Investors fear India has passed ‘peak outsourcing’

Investors fear that India’s IT outsourcing industry juggernaut is slowing down.

Shares of Tata Consultancy Services (TCS), the back-office group that is the country’s second-largest company by market capitalization, have fallen 14% year-to-date, compared to 6% for the benchmark Nifty 50 index.

Rival Infosys had fallen 20% year-to-date before posting strong results in July.

But N Ganapathy Subramaniam, chief operating officer of TCS, dismissed any concerns in an interview with the Financial Times. The “world needs technological talent and there is a lack of it today. And India has the largest pool of tech skills in the world,” he said.

IT services are an icon of India’s outward-looking economy, serving huge global corporations – TCS’ clients range from AstraZeneca to Citibank, Microsoft and Marks and Spencer. The sector is also a major creator of skilled jobs, employing more than 5 million people. The TCS alone hired 118,880 freshers, or new graduates, in its fiscal year, which ended in March 2022.

With more than 600,000 workers, TCS is one of the largest private sector employers in the world, behind Volkswagen with 673,000 employees but ahead of logistics group UPS with 534,000.

But some analysts are skeptical of continued growth in IT services, particularly in the face of a global recession, and worry about high employee turnover in the industry, which is making salaries more expensive.

Earlier this year, Nomura wrote that a slowdown in Indian IT services growth was “probably sooner than expected”, predicting “difficult days ahead for technology spending”. JPMorgan estimated that the “spike of industry growth behind [it]”.

In early July, TCS beat analysts’ expectations, reporting a 10% year-on-year increase in quarterly revenue to $6.7 billion and an operating margin of 23.1%, down 2.4 percentage points. compared to the first quarter of the previous year.

“It was a tough quarter from a cost management perspective,” said CFO Samir Seksaria. The lower operating margin “reflects the impact of our annual salary increase, the high cost of managing talent turnover and the gradual normalization of travel expenses.”

Other software houses also disappoint investors. Bangalore-based Wipro is down 41% year-to-date after several downgrades by investment banks. Tech Mahindra, another contractor, is also down 41%.
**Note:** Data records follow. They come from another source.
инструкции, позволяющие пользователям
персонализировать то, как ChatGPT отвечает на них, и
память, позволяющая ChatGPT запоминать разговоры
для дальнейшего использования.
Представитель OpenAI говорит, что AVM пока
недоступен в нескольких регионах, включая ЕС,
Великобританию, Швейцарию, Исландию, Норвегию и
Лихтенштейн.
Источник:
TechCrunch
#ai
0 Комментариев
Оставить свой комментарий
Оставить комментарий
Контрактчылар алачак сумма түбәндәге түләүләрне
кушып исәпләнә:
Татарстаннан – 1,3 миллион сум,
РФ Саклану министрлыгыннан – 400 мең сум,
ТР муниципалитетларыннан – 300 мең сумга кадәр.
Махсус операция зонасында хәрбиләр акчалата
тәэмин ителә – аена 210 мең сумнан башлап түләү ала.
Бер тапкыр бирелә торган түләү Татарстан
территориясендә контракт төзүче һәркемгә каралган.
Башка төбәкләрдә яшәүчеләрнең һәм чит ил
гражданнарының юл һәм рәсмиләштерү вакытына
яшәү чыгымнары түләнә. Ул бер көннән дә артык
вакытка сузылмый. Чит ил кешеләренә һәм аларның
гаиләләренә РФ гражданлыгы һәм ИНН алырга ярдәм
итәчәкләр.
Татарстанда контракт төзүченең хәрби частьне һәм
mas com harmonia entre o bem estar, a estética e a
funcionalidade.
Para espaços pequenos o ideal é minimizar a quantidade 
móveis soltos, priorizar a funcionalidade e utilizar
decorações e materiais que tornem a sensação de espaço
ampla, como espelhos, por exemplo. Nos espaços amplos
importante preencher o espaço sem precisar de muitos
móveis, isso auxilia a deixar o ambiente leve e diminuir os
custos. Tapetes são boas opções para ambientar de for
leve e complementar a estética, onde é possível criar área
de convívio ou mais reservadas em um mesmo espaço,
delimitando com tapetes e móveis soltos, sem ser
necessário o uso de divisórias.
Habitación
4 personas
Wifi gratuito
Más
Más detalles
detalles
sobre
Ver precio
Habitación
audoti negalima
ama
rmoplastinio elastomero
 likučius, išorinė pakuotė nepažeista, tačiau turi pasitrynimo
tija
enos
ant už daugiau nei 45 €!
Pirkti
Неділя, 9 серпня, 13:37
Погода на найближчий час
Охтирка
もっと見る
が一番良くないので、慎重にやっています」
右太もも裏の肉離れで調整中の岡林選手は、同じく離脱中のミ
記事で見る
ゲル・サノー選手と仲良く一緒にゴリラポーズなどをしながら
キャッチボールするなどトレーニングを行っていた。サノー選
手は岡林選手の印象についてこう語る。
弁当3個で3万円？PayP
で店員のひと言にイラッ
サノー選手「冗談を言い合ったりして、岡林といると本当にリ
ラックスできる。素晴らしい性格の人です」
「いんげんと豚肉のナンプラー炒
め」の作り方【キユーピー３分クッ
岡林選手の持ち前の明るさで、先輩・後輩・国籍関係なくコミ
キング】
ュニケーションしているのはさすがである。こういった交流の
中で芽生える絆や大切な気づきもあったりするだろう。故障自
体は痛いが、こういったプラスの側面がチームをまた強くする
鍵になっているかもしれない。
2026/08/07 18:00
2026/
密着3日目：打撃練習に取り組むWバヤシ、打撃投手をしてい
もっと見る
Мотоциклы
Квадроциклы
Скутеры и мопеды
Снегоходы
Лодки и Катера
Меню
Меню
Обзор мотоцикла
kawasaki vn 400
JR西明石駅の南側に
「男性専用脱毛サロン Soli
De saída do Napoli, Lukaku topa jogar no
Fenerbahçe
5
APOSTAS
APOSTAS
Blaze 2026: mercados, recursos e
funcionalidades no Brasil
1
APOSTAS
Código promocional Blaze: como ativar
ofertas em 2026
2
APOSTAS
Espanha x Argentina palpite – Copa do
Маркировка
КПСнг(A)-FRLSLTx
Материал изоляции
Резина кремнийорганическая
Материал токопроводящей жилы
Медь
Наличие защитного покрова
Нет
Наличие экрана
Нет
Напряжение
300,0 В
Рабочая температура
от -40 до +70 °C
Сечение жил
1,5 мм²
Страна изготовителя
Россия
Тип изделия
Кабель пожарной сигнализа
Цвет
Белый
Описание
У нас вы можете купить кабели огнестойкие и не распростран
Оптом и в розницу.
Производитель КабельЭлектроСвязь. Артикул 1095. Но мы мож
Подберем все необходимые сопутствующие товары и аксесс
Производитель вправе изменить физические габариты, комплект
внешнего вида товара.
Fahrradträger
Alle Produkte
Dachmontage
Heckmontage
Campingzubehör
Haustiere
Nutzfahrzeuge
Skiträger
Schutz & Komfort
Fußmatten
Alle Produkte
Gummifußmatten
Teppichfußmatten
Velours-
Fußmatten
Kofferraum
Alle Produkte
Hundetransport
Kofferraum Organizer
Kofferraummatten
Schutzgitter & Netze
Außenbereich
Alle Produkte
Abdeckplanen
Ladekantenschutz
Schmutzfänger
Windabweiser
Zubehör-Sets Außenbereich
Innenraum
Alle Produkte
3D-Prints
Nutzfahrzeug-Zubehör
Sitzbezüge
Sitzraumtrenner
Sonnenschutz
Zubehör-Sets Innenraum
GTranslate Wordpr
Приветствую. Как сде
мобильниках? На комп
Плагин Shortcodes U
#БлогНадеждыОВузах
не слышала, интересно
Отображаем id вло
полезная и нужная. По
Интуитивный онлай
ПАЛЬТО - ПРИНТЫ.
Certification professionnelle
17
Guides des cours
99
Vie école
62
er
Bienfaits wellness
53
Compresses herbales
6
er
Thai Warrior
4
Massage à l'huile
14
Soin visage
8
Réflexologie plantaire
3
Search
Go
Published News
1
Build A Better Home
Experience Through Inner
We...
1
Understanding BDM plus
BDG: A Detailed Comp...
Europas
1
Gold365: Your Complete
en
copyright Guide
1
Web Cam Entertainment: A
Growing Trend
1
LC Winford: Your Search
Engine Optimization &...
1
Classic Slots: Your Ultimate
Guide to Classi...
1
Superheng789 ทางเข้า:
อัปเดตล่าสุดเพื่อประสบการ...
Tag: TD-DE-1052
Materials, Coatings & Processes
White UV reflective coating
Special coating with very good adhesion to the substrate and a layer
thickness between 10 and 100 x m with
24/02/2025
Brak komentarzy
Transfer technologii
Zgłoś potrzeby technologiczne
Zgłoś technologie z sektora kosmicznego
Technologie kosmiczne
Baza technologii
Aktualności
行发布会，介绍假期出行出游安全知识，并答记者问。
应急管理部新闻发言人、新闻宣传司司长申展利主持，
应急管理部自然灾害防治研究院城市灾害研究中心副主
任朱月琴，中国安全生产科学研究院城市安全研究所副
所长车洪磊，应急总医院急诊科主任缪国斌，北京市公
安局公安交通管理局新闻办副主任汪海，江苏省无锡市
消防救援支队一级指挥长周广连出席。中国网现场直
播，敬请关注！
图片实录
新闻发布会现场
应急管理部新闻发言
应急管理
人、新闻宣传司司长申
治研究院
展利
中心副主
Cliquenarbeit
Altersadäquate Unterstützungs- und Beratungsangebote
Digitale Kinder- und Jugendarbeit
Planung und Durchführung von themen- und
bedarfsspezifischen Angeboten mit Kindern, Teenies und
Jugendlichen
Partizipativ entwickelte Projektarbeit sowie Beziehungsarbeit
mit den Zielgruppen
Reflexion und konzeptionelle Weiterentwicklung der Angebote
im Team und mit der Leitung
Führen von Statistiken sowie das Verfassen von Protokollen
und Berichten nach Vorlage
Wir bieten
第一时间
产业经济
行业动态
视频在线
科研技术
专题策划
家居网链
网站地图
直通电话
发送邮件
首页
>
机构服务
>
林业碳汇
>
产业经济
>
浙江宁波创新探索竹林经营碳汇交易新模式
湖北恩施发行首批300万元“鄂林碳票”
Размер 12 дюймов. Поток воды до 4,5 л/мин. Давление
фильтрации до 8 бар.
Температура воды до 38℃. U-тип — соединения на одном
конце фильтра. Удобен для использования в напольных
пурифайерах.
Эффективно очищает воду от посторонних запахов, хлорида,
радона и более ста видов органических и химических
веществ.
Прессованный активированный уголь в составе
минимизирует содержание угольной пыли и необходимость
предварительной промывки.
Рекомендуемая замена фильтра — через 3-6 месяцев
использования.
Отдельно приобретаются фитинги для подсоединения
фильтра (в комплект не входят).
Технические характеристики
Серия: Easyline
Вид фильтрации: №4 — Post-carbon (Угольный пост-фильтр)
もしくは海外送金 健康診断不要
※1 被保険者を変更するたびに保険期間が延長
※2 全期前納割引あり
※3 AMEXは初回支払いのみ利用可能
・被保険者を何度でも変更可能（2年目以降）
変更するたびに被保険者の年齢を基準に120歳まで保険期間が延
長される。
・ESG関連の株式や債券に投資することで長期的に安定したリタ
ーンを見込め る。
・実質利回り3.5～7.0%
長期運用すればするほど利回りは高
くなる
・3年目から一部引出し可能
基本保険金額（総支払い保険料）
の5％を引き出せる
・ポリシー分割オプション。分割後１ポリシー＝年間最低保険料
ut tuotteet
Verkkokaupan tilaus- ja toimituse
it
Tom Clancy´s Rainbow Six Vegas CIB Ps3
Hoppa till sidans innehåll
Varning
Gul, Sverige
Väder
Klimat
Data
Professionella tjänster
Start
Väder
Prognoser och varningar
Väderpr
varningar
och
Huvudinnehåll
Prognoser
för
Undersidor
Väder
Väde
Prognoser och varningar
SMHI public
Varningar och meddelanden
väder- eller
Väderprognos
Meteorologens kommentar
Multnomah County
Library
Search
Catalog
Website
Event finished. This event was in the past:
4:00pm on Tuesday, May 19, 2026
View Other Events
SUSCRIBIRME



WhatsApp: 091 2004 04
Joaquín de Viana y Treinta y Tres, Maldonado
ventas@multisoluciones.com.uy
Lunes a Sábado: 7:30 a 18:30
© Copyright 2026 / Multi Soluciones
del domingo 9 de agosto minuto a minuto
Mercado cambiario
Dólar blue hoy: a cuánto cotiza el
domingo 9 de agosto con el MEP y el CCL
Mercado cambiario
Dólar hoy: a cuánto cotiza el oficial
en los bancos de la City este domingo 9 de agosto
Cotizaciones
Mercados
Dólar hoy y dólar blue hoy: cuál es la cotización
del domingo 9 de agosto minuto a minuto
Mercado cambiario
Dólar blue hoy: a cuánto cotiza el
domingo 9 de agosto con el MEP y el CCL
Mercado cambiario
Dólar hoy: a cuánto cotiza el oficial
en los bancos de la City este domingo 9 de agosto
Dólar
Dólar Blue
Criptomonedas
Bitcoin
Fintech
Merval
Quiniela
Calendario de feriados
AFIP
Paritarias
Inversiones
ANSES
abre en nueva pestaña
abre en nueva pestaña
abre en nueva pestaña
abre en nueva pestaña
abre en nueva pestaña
Last Sunday, Infosys surprised analysts by reporting quarterly revenue up 17.5% year-on-year to $4.4 billion, ahead of estimates. But profit margins, a closely watched measure of industry profitability, fell from 23.7% to 20.1% over the same period.

Not everyone is pessimistic. In a recent note, Macquarie argued that companies such as TCS and Infosys were well placed to weather an economic downturn: “Unlike [the] In the 2000s, India’s Tier 1 IT services companies are strategic partners – not glorified personnel providers who will be the first to bear the brunt of the cuts.

Subramaniam agreed, saying customers could make “some readjustments, but I don’t think the spending itself will go down” and while “people might not buy new hardware,” they could increase their spending. in cloud computing, for example.

Still, there are certainly things to worry about. In the past, TCS has offset rising costs by increasing productivity and raising prices, or through foreign exchange gains, Subramaniam said. But this time it will be more delicate, “because if [the] the rupee weakened against the dollar, [it] strengthened against other currencies.

In addition to travel costs again as lockdowns eased, Subramaniam said rising labor costs also reduced operating margin, which last exercise exceeded its aspirational range of 26-28%, reaching 25%.

But Subramaniam insisted these higher wage costs were “an aberration”.

“It’s going to decrease, we think, but for the foreseeable future, at least [for] about two or three quarters. . . if i have to hire someone i will have to pay 30% more [than] I pay.

He also thinks employee churn has peaked. However, he said he was worried about the tens of thousands of new entrants who were working remotely and “unfamiliar with the TCS culture”.

Previously the first choice for millions of graduates with technical skills, companies such as TCS and Infosys now compete with hundreds of start-ups offering high salaries thanks to venture capital funding.

Indian start-ups soaked up $38 billion in funding last year, according to Fintrackrthree times the previous year.

“You can never match a salary that a startup gives,” Subramaniam said, adding that this year’s slowdown in venture capital funding would “bring some sanity” to the recruiting market.

Meanwhile, TCS, which was founded in 1968, negotiates a changing work culture, with younger employees expecting more flexibility and choice.

“Older people, 10 and up, want to come to the office,” Subramaniam said. “The youngest they feel: look, don’t force me to come.” Younger staff “want to have a lot more flexibility and a lot more involvement in what they are going to do and how long it will take them to complete it,” he added. “So we have to change our way of thinking at that level.”